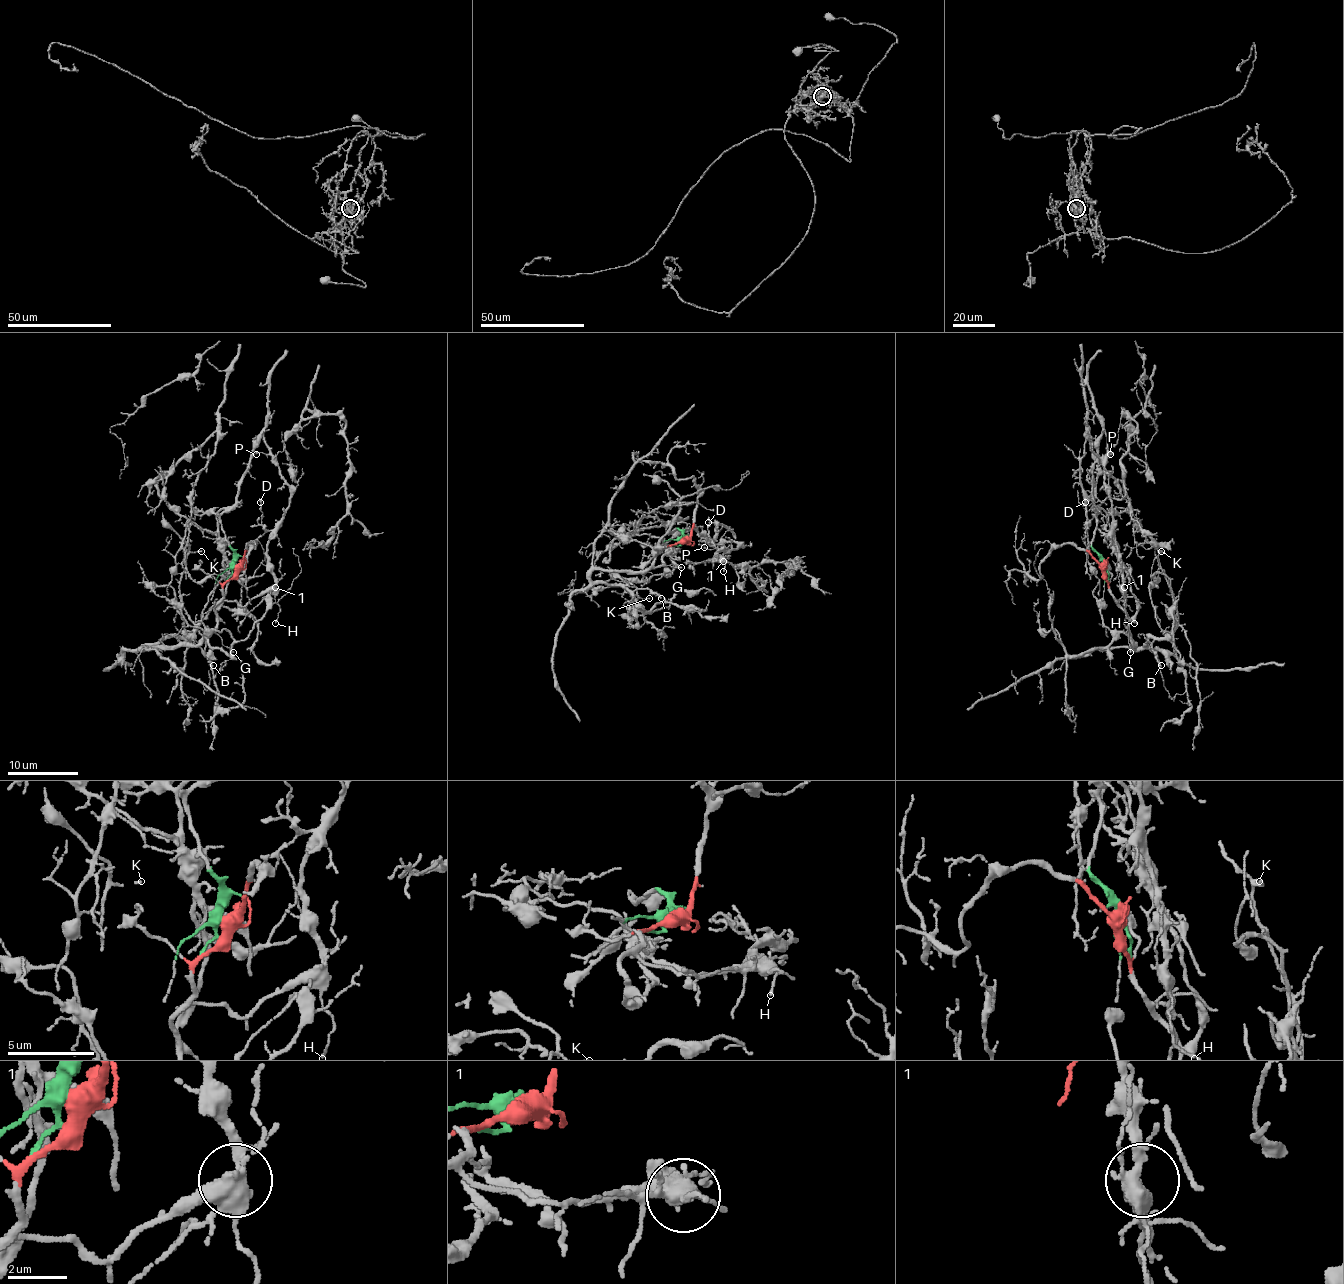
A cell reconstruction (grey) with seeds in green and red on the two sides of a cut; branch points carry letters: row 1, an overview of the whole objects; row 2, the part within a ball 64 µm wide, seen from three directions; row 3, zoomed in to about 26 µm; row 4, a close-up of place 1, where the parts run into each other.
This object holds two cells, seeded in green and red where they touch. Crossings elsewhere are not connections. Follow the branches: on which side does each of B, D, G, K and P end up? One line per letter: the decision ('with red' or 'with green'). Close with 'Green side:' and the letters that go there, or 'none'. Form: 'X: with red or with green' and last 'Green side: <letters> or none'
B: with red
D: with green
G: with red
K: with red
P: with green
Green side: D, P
------------------------------------
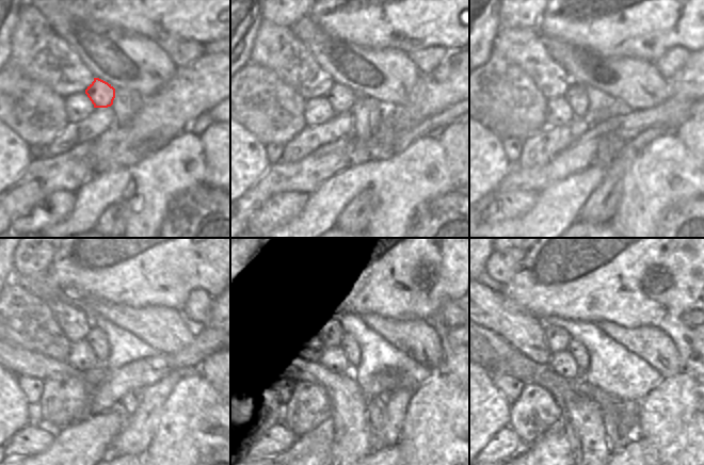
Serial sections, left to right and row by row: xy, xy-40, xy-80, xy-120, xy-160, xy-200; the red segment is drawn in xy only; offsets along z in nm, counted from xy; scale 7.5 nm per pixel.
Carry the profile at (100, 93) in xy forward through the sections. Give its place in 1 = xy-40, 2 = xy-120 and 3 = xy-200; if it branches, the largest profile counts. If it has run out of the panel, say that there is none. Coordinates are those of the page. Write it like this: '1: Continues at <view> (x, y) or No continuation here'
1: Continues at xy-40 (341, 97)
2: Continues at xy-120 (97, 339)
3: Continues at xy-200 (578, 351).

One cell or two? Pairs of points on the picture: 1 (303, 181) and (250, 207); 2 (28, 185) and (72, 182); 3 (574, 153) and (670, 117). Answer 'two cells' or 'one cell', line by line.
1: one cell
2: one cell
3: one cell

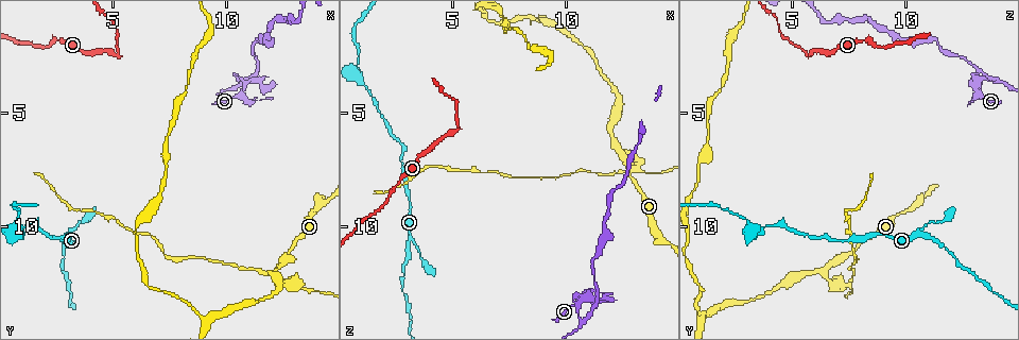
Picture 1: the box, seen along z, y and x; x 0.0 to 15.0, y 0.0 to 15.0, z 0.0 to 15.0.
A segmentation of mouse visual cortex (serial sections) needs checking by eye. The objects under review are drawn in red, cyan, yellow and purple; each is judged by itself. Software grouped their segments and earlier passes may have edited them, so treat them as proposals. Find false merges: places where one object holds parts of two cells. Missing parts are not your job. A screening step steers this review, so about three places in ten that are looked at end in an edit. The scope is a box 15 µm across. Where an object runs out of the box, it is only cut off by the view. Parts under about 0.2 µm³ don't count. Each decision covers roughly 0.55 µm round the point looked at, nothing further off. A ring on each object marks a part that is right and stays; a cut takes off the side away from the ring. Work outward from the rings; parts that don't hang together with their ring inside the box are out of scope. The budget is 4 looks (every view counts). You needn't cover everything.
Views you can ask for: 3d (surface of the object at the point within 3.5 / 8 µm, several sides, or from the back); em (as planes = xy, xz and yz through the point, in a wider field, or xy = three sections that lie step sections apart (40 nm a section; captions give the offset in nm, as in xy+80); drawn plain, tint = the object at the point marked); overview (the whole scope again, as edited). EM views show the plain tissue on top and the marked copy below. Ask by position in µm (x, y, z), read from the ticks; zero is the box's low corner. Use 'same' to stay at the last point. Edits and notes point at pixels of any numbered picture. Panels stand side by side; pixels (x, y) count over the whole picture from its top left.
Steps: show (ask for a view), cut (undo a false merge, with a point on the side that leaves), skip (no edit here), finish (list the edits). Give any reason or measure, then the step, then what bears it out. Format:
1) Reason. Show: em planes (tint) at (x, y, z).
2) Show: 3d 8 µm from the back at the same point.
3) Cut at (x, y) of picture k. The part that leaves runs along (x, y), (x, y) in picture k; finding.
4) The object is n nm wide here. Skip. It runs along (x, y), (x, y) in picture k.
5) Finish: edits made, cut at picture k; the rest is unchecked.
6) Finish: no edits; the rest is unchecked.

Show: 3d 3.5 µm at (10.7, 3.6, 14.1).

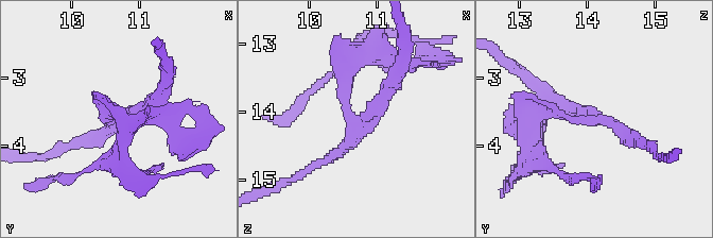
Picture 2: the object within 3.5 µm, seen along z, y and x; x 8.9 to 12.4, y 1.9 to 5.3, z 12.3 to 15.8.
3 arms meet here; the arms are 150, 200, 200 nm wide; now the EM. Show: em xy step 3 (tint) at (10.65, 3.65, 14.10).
------------------------------------
▶ **What to produce**: Check each line of the listing above for the string "leaves", then please give the number of lines where it appears and nothing else.

▶ **Solution to this task**: 2